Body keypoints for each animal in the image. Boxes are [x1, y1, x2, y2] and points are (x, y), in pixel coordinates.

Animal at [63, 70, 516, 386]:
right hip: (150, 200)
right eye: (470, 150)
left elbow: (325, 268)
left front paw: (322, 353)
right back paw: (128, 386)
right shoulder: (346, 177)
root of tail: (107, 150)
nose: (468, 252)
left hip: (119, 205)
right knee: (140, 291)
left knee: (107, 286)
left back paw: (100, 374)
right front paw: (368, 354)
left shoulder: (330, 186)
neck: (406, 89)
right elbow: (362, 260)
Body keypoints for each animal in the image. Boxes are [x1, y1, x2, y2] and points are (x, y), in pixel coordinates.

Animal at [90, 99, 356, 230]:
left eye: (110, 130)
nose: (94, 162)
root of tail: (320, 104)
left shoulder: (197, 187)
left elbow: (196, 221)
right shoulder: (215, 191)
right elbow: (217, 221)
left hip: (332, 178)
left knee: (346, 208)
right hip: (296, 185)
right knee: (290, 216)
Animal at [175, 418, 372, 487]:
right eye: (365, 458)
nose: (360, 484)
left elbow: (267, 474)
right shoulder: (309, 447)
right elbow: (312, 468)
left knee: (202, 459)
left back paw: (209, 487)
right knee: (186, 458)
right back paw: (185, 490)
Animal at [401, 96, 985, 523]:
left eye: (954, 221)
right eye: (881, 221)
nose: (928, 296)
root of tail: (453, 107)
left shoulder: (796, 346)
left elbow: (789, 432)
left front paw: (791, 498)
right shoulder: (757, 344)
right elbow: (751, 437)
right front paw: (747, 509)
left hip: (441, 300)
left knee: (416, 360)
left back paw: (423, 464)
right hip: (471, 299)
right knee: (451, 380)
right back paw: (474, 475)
...
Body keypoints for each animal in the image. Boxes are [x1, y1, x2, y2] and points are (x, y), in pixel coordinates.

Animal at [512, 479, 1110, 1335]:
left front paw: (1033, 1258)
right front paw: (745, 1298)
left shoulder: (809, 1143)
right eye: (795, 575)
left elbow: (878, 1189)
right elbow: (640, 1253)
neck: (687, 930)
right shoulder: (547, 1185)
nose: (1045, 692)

-- Your goal --
Tally the lines above that contain the string "shoulder". Respond with the total alone.

-- Result for this task --
9